Defending champion K.J. Choi looked poised to grab the first-round lead, but a double bogey at 18 dropped him into a share of third with tour money leader Davis Love III, Jeff Sluman, Stewart Cink, Stephen Ames, Mark Wilson, Scott Verplank and Brian Gay. That group stands at 7-under-par 65.
Sadakata flew out of the gate Thursday with a birdie at No. 1, but his play at the second gave an indication of the round that was to come. His drive at the par-5 hole hit a tree and landed in a bunker, where he chunked his second shot. Sadakata then hit a 9-iron to 10 feet and sank the putt for birdie.
Sadakata birdied the fourth from 20 feet then collected birdies at the seventh and eighth holes before he reached the par-4 ninth. He knocked a pitching wedge onto the green and didn't see it, but knew by the crowd's reaction that the ball fell into the cup.
'I birdied the first two holes and really got to feel comfortable,' said Sadakata, who earned his spot on tour by tying for fifth at the 2002 Q-School. 'I was thinking about the 59, but I didn't go that deep,'
Sadakata kept the roll going with a pair of birdies at 12 and 13, but a crosswind influenced his approach at the 16th. His second came up short in a bunker and the ball was close to the lip. He blasted his shot into an adjacent bunker and two-putted for a double bogey.
'No, I wasn't frustrated,' said Sadakata, who easily established a new personal best round on tour. 'I wasn't thinking about the double bogey.'
Sadakata drained a 15-foot birdie putt at the next hole to get to 8-under and took sole possession of the lead until Stankowski matched him in the afternoon.
'I'm getting comfortable to be on tour and play on tour,' said Sadakata, who left his home in Japan at the age of 14 to go to Tampa to pursue golf. 'I don't know what happened, I'm just going to go out there and play my game.'
Stankowski did not get off to quite the same start as Sadakata, recording a birdie and a bogey over his first four holes. After his bogey at 4, Stankowski tallied three birdies in a row from the fifth, including a three-footer at five, a 20-footer at six and a beautifully-wedged approach to eight feet at No. 7.
Stankowski parred four holes around the turn, but came back with back-to-back birdies at 12 and 13. His play down the stretch gave Stankowski a piece of the first-round lead at this event for the third consecutive year.
At the par-5 15th Stankowski drove into the rough, but laid up in a perfect spot and wedged his third four feet. He holed that birdie putt and hit an even better wedge shot at 16 when the ball landed three feet from the stick. Stankowski closed out his round with a 20-foot birdie putt at 17 to join Sadakata atop the leaderboard.

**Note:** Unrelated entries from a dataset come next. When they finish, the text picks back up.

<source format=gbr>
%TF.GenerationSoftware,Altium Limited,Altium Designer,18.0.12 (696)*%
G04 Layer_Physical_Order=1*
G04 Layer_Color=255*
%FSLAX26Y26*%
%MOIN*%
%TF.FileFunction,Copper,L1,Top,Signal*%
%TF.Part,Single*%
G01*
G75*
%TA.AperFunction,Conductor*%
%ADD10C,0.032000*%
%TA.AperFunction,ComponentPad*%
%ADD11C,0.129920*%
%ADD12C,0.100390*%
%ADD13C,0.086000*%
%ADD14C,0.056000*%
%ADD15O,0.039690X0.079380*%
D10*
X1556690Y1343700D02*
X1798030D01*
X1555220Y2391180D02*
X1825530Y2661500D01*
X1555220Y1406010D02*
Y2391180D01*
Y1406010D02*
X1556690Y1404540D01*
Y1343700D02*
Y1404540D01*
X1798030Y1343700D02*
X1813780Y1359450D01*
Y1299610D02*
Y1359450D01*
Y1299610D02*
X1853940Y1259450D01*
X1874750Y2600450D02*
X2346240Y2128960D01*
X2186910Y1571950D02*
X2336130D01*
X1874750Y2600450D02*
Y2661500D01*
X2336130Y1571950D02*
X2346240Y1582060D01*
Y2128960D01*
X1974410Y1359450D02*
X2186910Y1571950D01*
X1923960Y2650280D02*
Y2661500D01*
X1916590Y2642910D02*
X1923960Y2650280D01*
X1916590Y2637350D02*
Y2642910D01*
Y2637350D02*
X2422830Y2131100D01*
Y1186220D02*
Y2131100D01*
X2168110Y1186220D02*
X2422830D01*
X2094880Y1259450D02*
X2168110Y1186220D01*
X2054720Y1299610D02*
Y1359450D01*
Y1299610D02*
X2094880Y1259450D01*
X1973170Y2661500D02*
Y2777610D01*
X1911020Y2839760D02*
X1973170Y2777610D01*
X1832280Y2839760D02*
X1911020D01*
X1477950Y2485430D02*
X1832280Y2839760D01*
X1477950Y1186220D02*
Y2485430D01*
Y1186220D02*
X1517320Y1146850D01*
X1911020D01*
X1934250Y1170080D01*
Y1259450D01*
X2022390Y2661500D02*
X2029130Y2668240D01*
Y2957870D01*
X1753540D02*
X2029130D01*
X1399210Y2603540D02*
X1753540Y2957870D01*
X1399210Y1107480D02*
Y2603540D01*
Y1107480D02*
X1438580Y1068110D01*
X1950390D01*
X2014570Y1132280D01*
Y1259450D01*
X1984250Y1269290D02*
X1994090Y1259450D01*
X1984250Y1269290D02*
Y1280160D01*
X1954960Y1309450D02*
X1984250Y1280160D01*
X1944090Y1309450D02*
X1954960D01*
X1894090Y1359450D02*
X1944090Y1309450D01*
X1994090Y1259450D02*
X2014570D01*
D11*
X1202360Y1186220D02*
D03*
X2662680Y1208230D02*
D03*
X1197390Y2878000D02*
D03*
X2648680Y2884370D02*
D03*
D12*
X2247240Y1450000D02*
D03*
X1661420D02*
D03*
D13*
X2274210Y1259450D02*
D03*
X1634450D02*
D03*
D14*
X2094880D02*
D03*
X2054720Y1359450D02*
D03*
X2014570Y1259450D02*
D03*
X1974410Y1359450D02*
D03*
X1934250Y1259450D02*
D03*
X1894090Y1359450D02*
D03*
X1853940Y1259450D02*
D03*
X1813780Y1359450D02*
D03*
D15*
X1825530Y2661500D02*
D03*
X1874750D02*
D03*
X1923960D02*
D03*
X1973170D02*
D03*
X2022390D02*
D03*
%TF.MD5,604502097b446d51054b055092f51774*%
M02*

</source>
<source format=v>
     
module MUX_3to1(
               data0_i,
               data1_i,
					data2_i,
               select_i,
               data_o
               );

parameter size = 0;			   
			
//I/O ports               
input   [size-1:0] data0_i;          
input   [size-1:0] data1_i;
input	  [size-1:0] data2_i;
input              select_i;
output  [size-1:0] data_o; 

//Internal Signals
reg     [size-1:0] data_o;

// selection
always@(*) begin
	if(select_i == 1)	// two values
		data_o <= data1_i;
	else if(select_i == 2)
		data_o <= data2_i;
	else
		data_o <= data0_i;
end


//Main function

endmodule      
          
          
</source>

'Today was a fun day,' said Stankowski. 'I got off to a good start and kind of hung around, and on the back nine I started a little run. It was good, so it was nice to get things going.'
Stankowski may have held a part of the first-round lead the last three years, but he finished tied for 53rd last year and 16th in 2000.
'I can't really remember my past few years here other than 61 and 77 the next day,' said Stankowski, referring to his 16-shot collapse from round one to two in last year's event. 'Ninety-six was the first cut I made and I played well the first day.'
Choi missed a four-foot putt on the last that would have given him a share of the lead.

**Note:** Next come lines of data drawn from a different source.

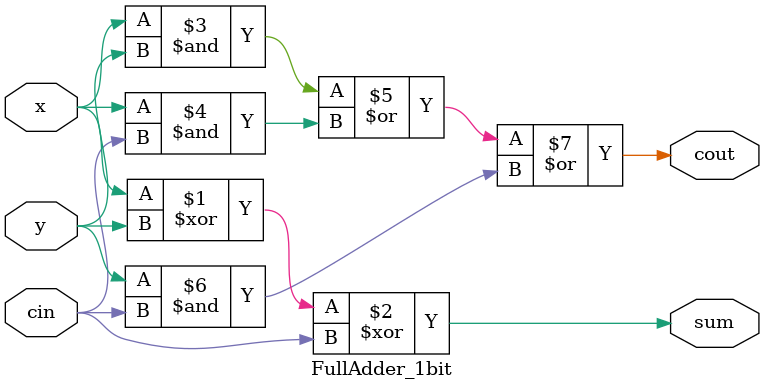
<source format=v>
`timescale 1ns / 1ps
module FullAdder_1bit(x, y, cin, sum, cout
    );
input x, y, cin;
output sum, cout;

//-- body 

assign sum = (x ^ y) ^ cin;
assign cout = (x & y) | (x & cin) | (y & cin);

endmodule

</source>
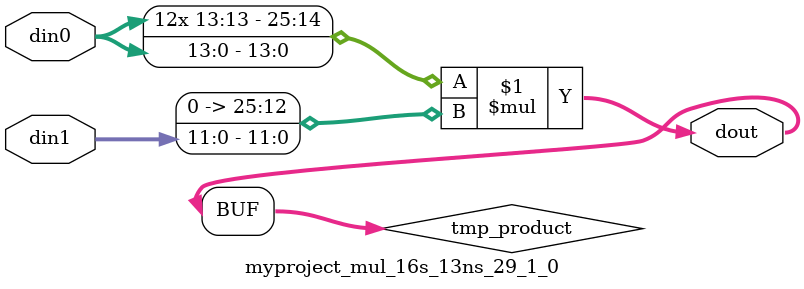
<source format=v>

`timescale 1 ns / 1 ps

  module myproject_mul_16s_13ns_29_1_0(din0, din1, dout);
parameter ID = 1;
parameter NUM_STAGE = 0;
parameter din0_WIDTH = 14;
parameter din1_WIDTH = 12;
parameter dout_WIDTH = 26;

input [din0_WIDTH - 1 : 0] din0; 
input [din1_WIDTH - 1 : 0] din1; 
output [dout_WIDTH - 1 : 0] dout;

wire signed [dout_WIDTH - 1 : 0] tmp_product;












assign tmp_product = $signed(din0) * $signed({1'b0, din1});









assign dout = tmp_product;







endmodule

</source>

'Usually when I make double bogey I just try to shake it off right away,' said Choi, who earned his first PGA Tour victory at English Turn last year. 'So I feel like I gave my two shots away early, and I want to play well in the future.'
One of Choi's playing partners on Thursday, Phil Mickelson looked poised to be on top of the leaderboard at the end of the day. He collected five birdies in his first six holes, but staggered to a 2-under 70, which is good for a share of 70th.